◆ **Work request 1**
Please copy the passage of the pyclense demo notebook between "df_messy = pd.read_csv(data_path)" and "the azure Atla...", inclusive.

Segment Start: Selected text

# Pyclense Demo: Cleaning the Beach Dataset

This notebook demonstrates how to use the `pyclense` library to build a sequential data cleaning pipeline for the `dataset.csv` file.

In [1]:
import pandas as pd
import numpy as np
import os
import sys

# Add project root to path to import pyclense
module_path = os.path.abspath(os.path.join('..'))
if module_path not in sys.path:
    sys.path.append(module_path)

from pyclense.base import BaseCleaner
from pyclense.standardizer import FormatStandardizer
from pyclense.missing import MissingDataCleaner
from demo_cleaner import DemoCleaner

## 2. Loading the Messy Dataset

Let's load the `dataset.csv` file from the `data` folder. It contains several data quality issues that we will address with our pipeline.

In [2]:
# Load the dataset from the data folder
data_path = os.path.join('..', 'data', 'dataset.csv')
df_messy = pd.read_csv(data_path)

print('--- Original Messy Data ---')
print(f"Loaded {len(df_messy)} rows from {data_path}")
df_messy.head()

--- Original Messy Data ---
Loaded 150 rows from ..\data\dataset.csv


Unnamed: 0,Country,Beach / Location Name,Accommodation Name,Rating (Out of 5),Fee (USD/Night),Review Date,Written Review
0,Turks and Caicos,Grace Bay Beach,Amanyara,4.9,"$1,800",20-Nov-25,Impossibly white sand and water so blue it loo...
1,Portugal,Praia da Falésia (Algarve),"Pine Cliffs Hotel, a Luxury Collection",4.7,$410,10/15/2025,The dramatic golden cliffs meet the azure Atla...
2,Mexico,Tulum Beach,Be Tulum Hotel,4.5,$650,1-Dec-25,"Chic, bohemian luxury right on the white sands..."
3,Philippines,El Nido (Palawan),Amanpulo,4.8,"$2,000",11/12/2025,
4,South Africa,Boulders Beach (Cape Town),Tintswalo at Boulders Beach,4.8,$580,5-Oct-25,Sharing the sand with African Penguins makes t...


## 3. Building and Running the Pipeline

We will now apply our cleaners sequentially. Each cleaner takes a DataFrame and returns a cleaned one, making the process clear and easy to follow.

In [3]:
print('--- Starting Cleaning Process ---')

# Start with a copy of the messy data
df_clean = df_messy.copy()

# 1. Use the custom DemoCleaner to perform initial cleaning on the dataset.
# This handles column names, fees, duplicates, and fills missing reviews.
df_clean = DemoCleaner(df_clean).clean()

# 2. Use the generic FormatStandardizer to fix date formats and clean text fields.

Segment End: Selected text
Segment Start: Dataset records

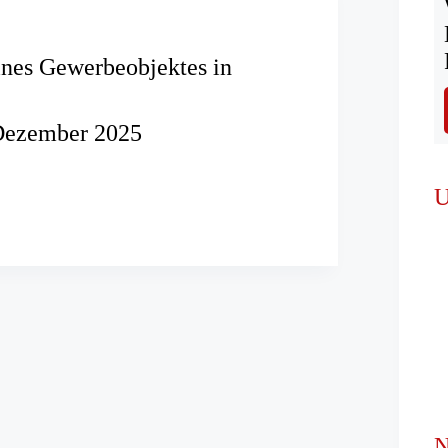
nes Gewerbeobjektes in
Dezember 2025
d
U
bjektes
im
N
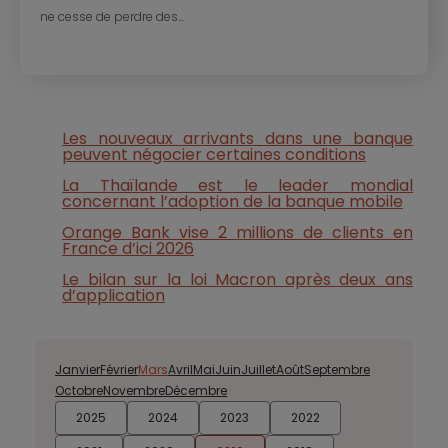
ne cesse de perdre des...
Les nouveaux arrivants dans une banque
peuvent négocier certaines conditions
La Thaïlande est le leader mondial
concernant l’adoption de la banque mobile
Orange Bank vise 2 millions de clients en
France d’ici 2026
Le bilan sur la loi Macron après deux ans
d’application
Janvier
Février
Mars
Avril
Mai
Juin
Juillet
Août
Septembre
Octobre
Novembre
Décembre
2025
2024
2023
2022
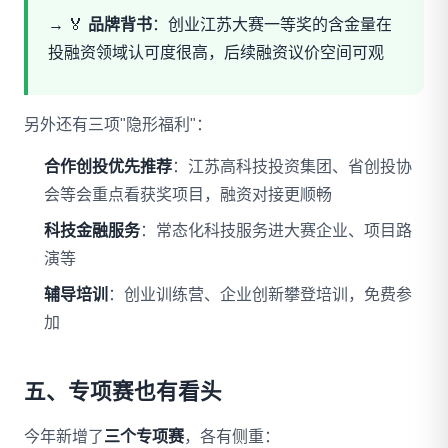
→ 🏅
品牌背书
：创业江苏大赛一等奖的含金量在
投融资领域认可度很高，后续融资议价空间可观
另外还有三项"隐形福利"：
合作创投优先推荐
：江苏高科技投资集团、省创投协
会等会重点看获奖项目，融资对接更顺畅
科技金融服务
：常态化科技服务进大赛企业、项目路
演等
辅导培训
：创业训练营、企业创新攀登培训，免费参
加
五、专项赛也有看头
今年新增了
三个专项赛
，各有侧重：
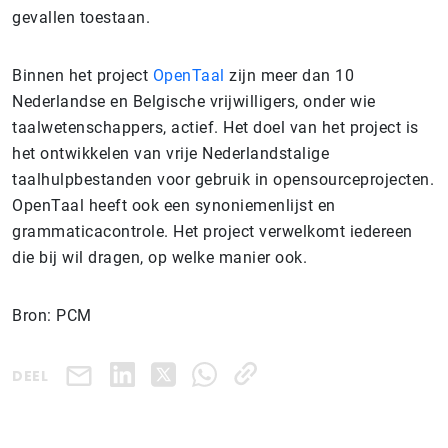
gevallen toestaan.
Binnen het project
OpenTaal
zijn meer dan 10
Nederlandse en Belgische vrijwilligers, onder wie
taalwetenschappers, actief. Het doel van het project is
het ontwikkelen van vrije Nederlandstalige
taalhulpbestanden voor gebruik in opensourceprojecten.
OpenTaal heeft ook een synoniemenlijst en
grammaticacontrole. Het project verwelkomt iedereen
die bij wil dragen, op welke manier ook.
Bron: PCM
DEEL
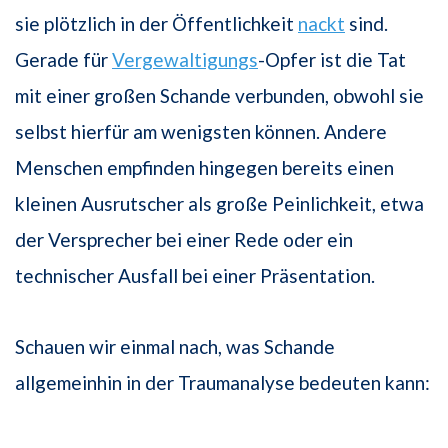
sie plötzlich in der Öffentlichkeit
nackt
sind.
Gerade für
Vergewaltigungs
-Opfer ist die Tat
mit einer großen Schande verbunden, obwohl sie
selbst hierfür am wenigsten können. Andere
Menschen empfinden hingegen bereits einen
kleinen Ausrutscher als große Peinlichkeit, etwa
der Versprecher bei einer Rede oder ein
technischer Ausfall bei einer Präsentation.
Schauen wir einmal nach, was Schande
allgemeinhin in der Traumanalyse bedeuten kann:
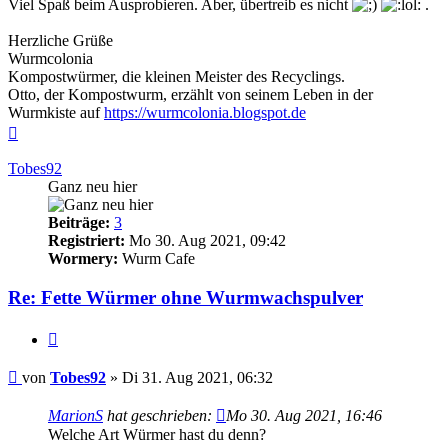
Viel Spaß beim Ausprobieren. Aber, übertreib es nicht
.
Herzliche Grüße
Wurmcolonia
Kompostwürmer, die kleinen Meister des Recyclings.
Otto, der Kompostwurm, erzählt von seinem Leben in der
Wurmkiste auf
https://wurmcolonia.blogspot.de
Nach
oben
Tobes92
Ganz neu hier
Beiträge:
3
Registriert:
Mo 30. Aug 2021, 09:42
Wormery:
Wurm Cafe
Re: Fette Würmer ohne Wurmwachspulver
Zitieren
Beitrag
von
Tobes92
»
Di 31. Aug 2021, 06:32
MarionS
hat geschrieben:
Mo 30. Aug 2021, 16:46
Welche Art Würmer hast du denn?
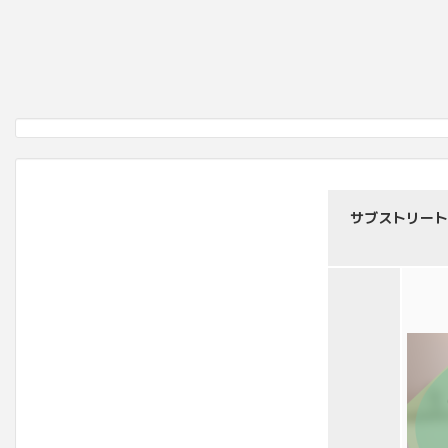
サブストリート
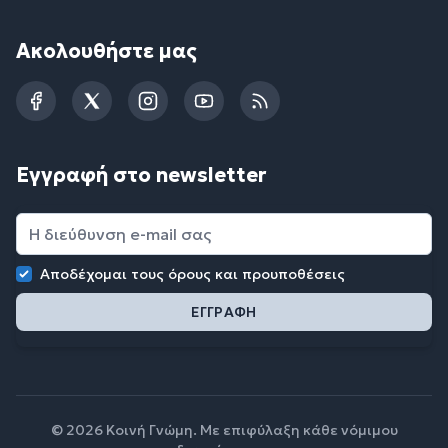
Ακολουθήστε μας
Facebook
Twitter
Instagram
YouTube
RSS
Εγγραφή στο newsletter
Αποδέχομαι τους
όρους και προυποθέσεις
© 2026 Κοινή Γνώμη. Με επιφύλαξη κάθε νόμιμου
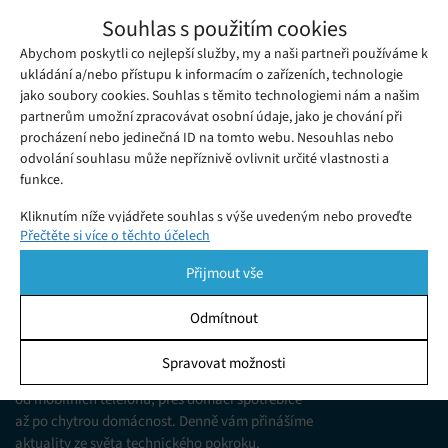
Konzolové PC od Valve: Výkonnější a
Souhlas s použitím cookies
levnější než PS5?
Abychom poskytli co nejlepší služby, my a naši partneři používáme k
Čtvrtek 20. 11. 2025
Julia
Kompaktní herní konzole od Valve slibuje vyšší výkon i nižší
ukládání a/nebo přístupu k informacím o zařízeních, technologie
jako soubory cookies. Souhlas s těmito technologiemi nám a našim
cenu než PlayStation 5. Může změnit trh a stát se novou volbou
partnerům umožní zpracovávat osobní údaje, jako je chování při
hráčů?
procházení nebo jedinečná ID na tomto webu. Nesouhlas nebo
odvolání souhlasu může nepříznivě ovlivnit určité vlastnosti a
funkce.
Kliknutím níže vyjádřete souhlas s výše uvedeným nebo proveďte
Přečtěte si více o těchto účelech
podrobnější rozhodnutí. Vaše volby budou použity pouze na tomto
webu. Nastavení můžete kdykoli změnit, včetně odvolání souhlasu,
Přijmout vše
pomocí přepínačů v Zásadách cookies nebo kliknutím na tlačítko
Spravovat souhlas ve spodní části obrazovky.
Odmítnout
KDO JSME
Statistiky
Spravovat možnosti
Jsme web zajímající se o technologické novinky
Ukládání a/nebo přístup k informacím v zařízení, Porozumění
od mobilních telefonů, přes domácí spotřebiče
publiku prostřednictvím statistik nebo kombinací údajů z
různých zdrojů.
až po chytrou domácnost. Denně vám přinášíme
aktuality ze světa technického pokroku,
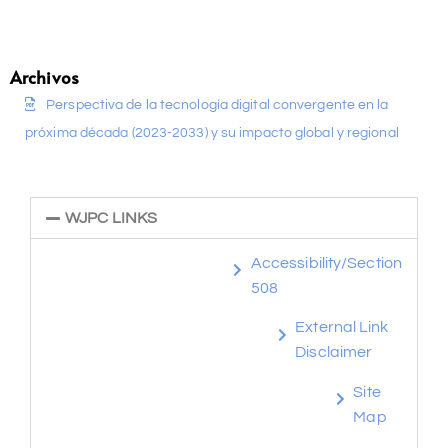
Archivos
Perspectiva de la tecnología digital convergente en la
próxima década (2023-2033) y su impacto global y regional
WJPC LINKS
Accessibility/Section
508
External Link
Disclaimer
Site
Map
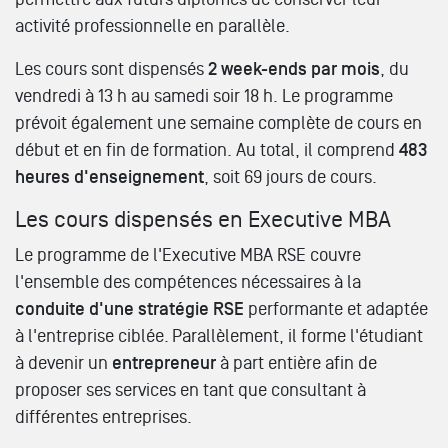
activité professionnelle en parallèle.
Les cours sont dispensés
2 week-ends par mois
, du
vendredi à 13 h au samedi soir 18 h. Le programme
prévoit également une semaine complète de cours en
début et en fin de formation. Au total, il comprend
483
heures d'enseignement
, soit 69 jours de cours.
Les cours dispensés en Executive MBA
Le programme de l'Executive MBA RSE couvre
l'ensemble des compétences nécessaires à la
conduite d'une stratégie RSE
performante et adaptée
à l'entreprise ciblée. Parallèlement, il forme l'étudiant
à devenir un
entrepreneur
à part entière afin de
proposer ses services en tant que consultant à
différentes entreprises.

Segment End: Dataset records

◆ **Work request 2**
Rewrite the listing lines between the lines holding "gevallen toestaan." and "het ontwikkelen van vrije Nederlandstalige", inclusive, replacing "vrijwilligers" with "deelnemers" and leaving everything else unchanged. Return only those lines.

◆ **Problem solution 1**
df_messy = pd.read_csv(data_path)

print('--- Original Messy Data ---')
print(f"Loaded {len(df_messy)} rows from {data_path}")
df_messy.head()

--- Original Messy Data ---
Loaded 150 rows from ..\data\dataset.csv


Unnamed: 0,Country,Beach / Location Name,Accommodation Name,Rating (Out of 5),Fee (USD/Night),Review Date,Written Review
0,Turks and Caicos,Grace Bay Beach,Amanyara,4.9,"$1,800",20-Nov-25,Impossibly white sand and water so blue it loo...
1,Portugal,Praia da Falésia (Algarve),"Pine Cliffs Hotel, a Luxury Collection",4.7,$410,10/15/2025,The dramatic golden cliffs meet the azure Atla...

◆ **Problem solution 2**
gevallen toestaan.
Binnen het project
OpenTaal
zijn meer dan 10
Nederlandse en Belgische deelnemers, onder wie
taalwetenschappers, actief. Het doel van het project is
het ontwikkelen van vrije Nederlandstalige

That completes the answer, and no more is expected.